The average gender pay gap in the charity sector is about 8 per cent, according to new research.
Research by the freelance data scientist David Kane, a former senior research officer at the National Council for Voluntary Organisations, found that the mean and median gender hourly pay gap was about 8 per cent in favour of men.
The data is taken from a government website on which more than 10,000 organisations in the private, public and third sectors have published their gender pay gap data, and the analysis focuses on information from 568 charities identified by Kane.
All organisations with more than 250 employees had to submit their gender pay gap data to the government before last week’s deadline.
Kane’s research showed the charity sector had a significantly lower pay gap than the private and public sectors, which had reported average pay gaps of 15 per cent and 13 per cent respectively.

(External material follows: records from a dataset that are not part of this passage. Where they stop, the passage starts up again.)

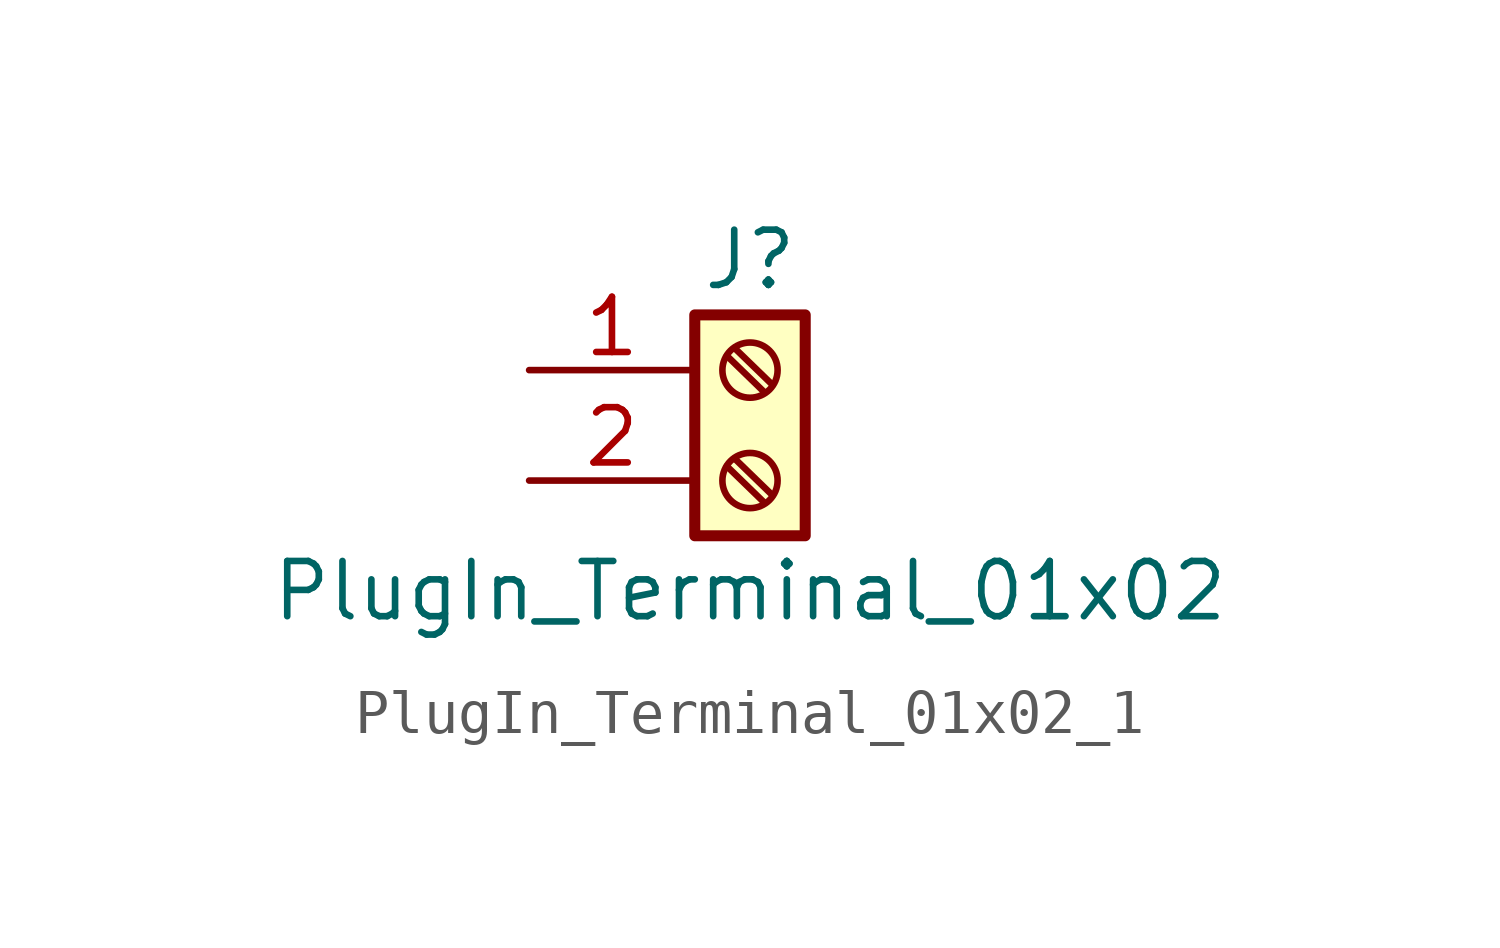
<source format=kicad_sym>
(kicad_symbol_lib
  (version 20220914)
  (generator kicad_symbol_editor)
  (symbol "PlugIn_Terminal_01x02_1"
    (pin_names
      (offset 1.016) hide)
    (property "Reference" "J"
      (at 0 2.54 0)
      (effects (font (size 1.27 1.27))))
    (property "Value" "PlugIn_Terminal_01x02"
      (at 0 -5.08 0)
      (effects (font (size 1.27 1.27))))
    (symbol "PlugIn_Terminal_01x02_1_1_1"
      (rectangle (start -1.27 1.27) (end 1.27 -3.81) (stroke (width 0.254) (type default)) (fill (type background)))
      (circle (center 0 -2.54) (radius 0.635) (stroke (width 0.152) (type default)) (fill (type none)))
      (polyline (pts (xy -0.533 -2.21) (xy 0.33 -3.048)) (stroke (width 0.152) (type default)) (fill (type none)))
      (polyline (pts (xy -0.533 0.33) (xy 0.33 -0.508)) (stroke (width 0.152) (type default)) (fill (type none)))
      (polyline (pts (xy -0.356 -2.032) (xy 0.508 -2.87)) (stroke (width 0.152) (type default)) (fill (type none)))
      (polyline (pts (xy -0.356 0.508) (xy 0.508 -0.33)) (stroke (width 0.152) (type default)) (fill (type none)))
      (circle (center 0 0) (radius 0.635) (stroke (width 0.152) (type default)) (fill (type none)))
      (pin passive line (at -5.08 0 0) (length 3.81) (name "Pin_1" (effects (font (size 1.27 1.27)))) (number "1" (effects (font (size 1.27 1.27)))))
      (pin passive line (at -5.08 -2.54 0) (length 3.81) (name "Pin_2" (effects (font (size 1.27 1.27)))) (number "2" (effects (font (size 1.27 1.27))))))))
</source>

Charities paid women more on average than men in 20 per cent of cases, Kane’s analysis showed, compared with 11 per cent across all organisations.
Women also outnumber men at all levels of the charity sector, including in the highest-paid roles, Kane’s analysis found.
Seventy-one per cent of the lowest-paid employees in the charity sector were women, Kane’s analysis found, whereas 63 per cent of the highest paid individuals were women.
Kane’s analysis comes after research by Third Sector that showed the top 10 charity brands had a gender pay gap of 12.25 per cent in favour of men.
The highest gender pay gap among charities in Third Sector’s research was at the Royal British Legion, which had a mean pay gap per hour of 20.6 per cent, whereas the Royal National Lifeboat Institution had the lowest mean gender pay gap, with women earning 0.7 per cent less than men on average.
The NCVO has called on all charities to consider publishing their gender pay gap data even if they are not already obliged to do so by the government.